§ Source document
- - - -

It seems like it was just yesterday I was writing about the excitement surrounding the opening of The Boarding House (720 North Wells). Turns out it was over a year ago, although a full year has passed, the excitement is still there for the wine-driven restaurant opened by Master Sommelier Alpana Singh. On the heels of a successful first year, Singh will accept the 2013 Sommelier of the Year Wine Star Award from Wine Enthusiast magazine in New York City on January 27, 2014.

Alpana Singh

Throughout 2013, The Boarding House received attention from other national outlets including Forbes Travel Guide (Top 40 Tastemakers), Food & Wine (Sommeliers of the Year), Market Watch, Sommelier Journal, Restaurant Hospitality, and more. Additional accolades include “100 Best Wine Restaurants” (Wine Enthusiast), “Pastry Chefs to Watch” (Time Out Chicago), “2013 Best New Restaurants” (Chicago Magazine), and nominations for best restaurant design from the Eater Awards and Jean Banchet Awards. People.com has reported on celebrity sightings and ABC’s new TV series Betrayal has filmed multiple episodes at the four-story restaurant.

- - - -

§ Task to carry out
Rewrite the article on The Boarding House between "Throughout 2013, The" and "the four-story restaurant.", inclusive, replacing "four-story" with "multi-level". The data have no connection to the article on The Boarding House.

§ Records supplied
- - - -

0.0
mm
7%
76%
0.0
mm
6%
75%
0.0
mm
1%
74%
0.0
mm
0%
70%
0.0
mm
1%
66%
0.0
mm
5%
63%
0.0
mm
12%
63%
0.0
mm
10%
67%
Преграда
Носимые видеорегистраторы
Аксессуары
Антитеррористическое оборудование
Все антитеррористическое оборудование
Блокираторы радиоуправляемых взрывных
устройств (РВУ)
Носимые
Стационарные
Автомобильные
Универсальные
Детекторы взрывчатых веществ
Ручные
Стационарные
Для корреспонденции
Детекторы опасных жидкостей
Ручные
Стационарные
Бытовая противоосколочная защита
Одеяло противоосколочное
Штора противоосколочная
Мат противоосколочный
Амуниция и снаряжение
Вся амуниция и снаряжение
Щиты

- - - -

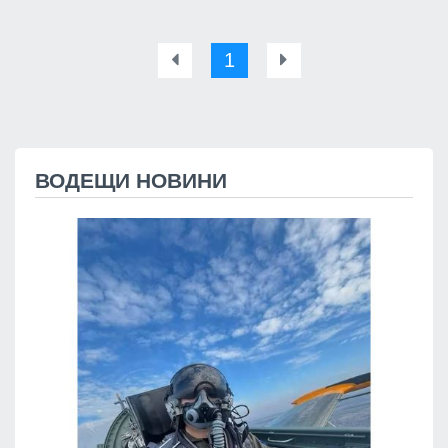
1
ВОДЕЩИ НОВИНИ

- - - -

§ Solved exercise
Throughout 2013, The Boarding House received attention from other national outlets including Forbes Travel Guide (Top 40 Tastemakers), Food & Wine (Sommeliers of the Year), Market Watch, Sommelier Journal, Restaurant Hospitality, and more. Additional accolades include “100 Best Wine Restaurants” (Wine Enthusiast), “Pastry Chefs to Watch” (Time Out Chicago), “2013 Best New Restaurants” (Chicago Magazine), and nominations for best restaurant design from the Eater Awards and Jean Banchet Awards. People.com has reported on celebrity sightings and ABC’s new TV series Betrayal has filmed multiple episodes at the multi-level restaurant.